PRESS RELEASE: 250 Africans Convert to Judaism
FOR IMMEDIATE RELEASE
San Francisco, July 16, 2008—Over 250 people from Uganda, Kenya, and South Africa, Ghana, and Nigeria formally converted to Judaism in a ceremony held last week in the village of Nabogoye near Mbale, Uganda. They join a community of 800 Abayudaya Jews led by Rabbi Gershom Sizomu, who was recently ordained at American Jewish University, a seminary of Conservative Judaism in Los Angeles, California, through a fellowship from Be’chol Lashon.
The ceremony was conducted according to Jewish law. Rabbi Sizomu convened and participated in a religious court (beit din) of Conservative rabbis from the United States that supervised the ritual immersion (mikvah). The converts included men, women and children ranging in age from four to eighty years old, and are mostly rural farmers, but also include small business owners and professionals.
“The relationship between God and the Jews in the Torah resonates for many spiritual seekers,” said Rabbi Sizomu. “It is important the Africans and others know that they can choose Judaism as a spiritual path — and that we are open to them.”
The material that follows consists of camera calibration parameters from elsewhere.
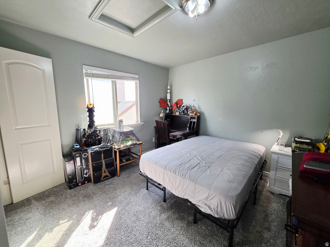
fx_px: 124
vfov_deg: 89.9
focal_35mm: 13
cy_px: 124
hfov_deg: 106.2
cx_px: 165
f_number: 1.9
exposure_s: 1/120
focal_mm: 2.2
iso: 100
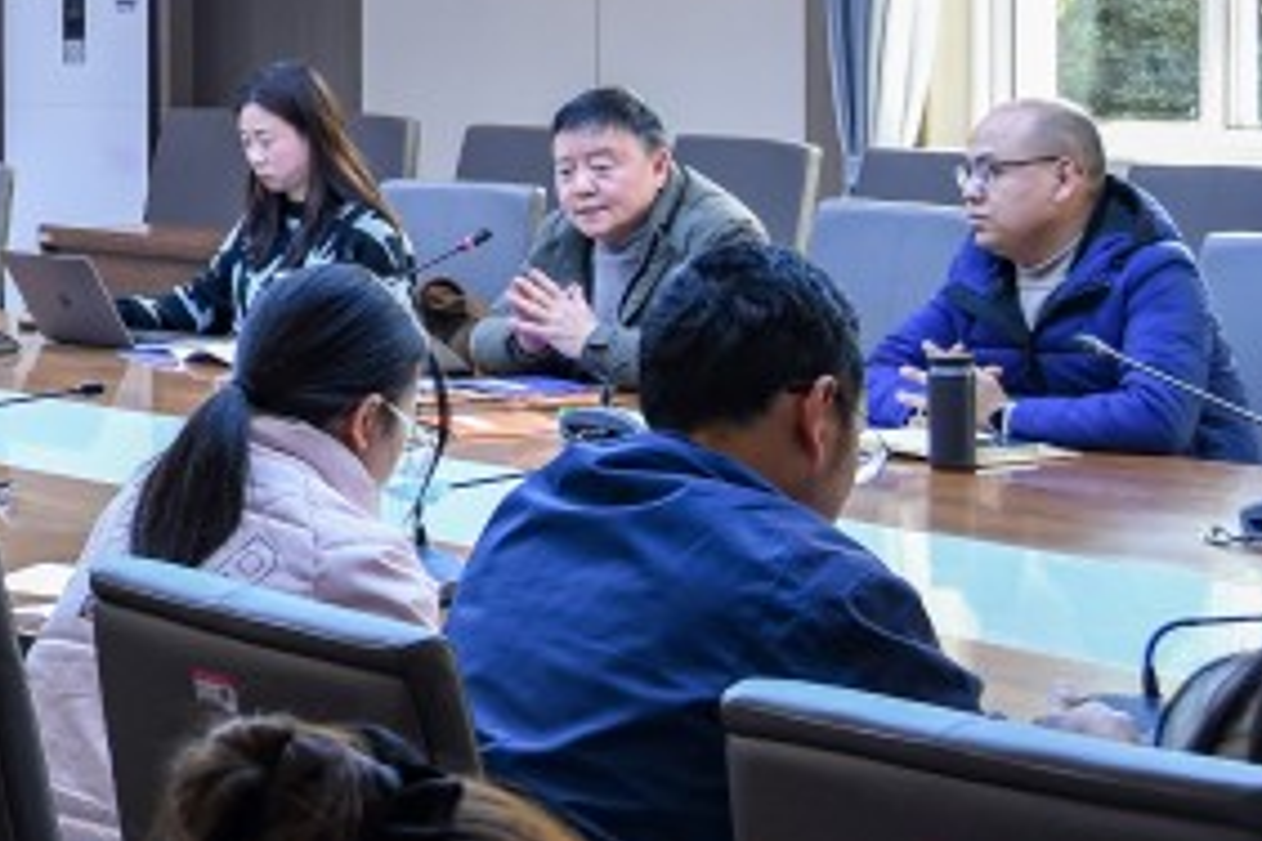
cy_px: 25
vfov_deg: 11.1
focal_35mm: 122
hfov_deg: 15.9
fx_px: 4276
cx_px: -385
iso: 800
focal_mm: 29
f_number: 7.1
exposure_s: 1/60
Rabbi Gershom Sizomu is the first black rabbi from sub-Saharan Africa to be ordained by an American rabbinic school. He returned home just a few weeks ago to Uganda to lead the local Jewish community, known as the Abayudaya (“people of Judah”). He is opening a school to train rabbis who will serve growing Jewish communities throughout Africa.
“Gershom is a visionary and charismatic leader. It has been an honor to support him over the past five years and we plan to stay involved in building the Jewish community of Uganda and others in Africa as well,” says Diane Tobin, Be’chol Lashon Director.
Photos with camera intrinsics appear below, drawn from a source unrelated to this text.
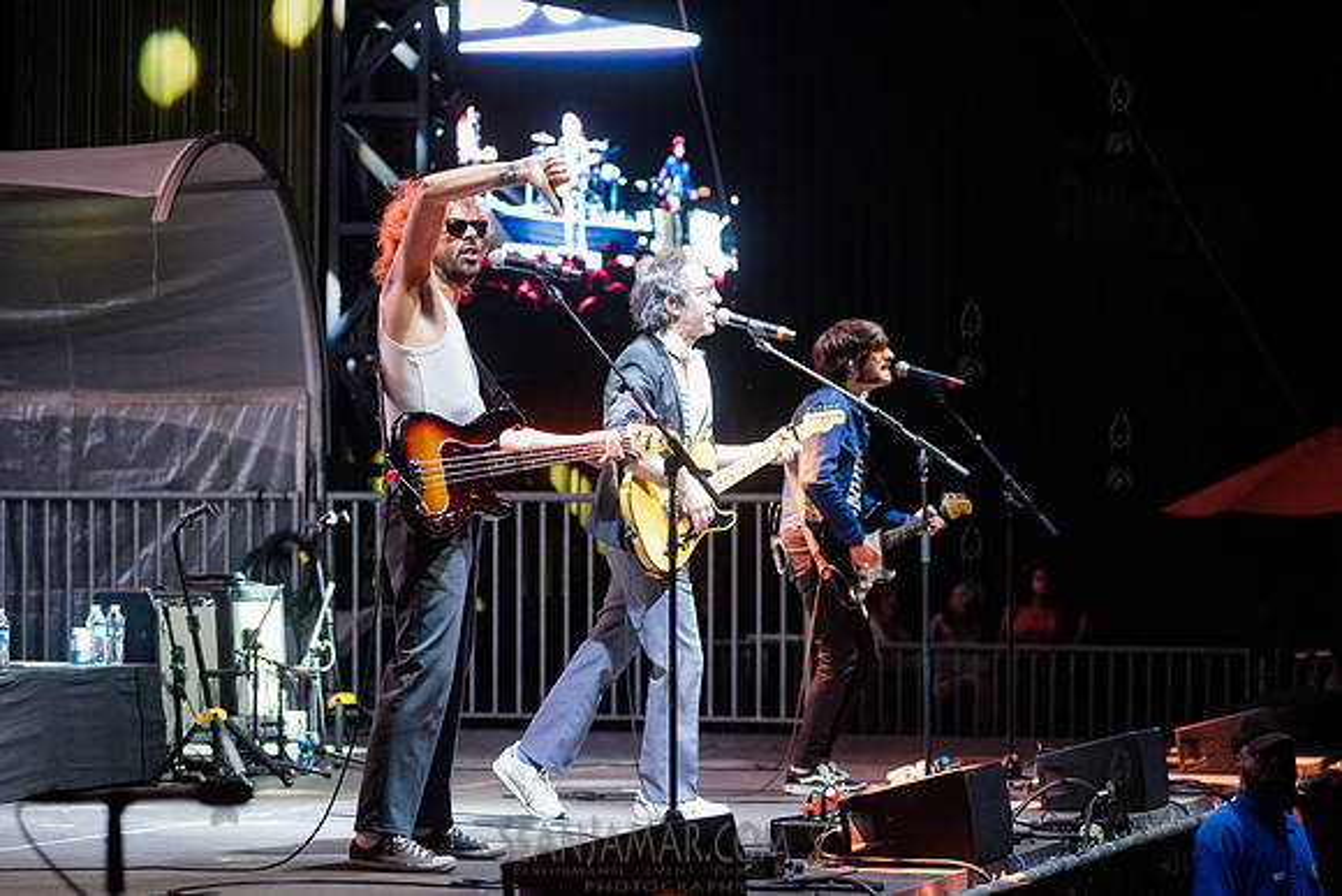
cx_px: 655
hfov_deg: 16.4
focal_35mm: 125
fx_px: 4667
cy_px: 448
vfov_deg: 11.0
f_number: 4
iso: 4000
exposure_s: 1/160
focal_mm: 120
The mission of Be’chol Lashon is to help global Jewish communities grow, and to facilitate active participation in Jewish life, working to dispel the myth that Judaism is closed to outsiders — a myth that Jews themselves sometimes promote.
As one convert told Rabbi Sizomu, “My search for God and a community where I felt at home brought me to Judaism. I am humbled and awed to take my place among the Jewish people.”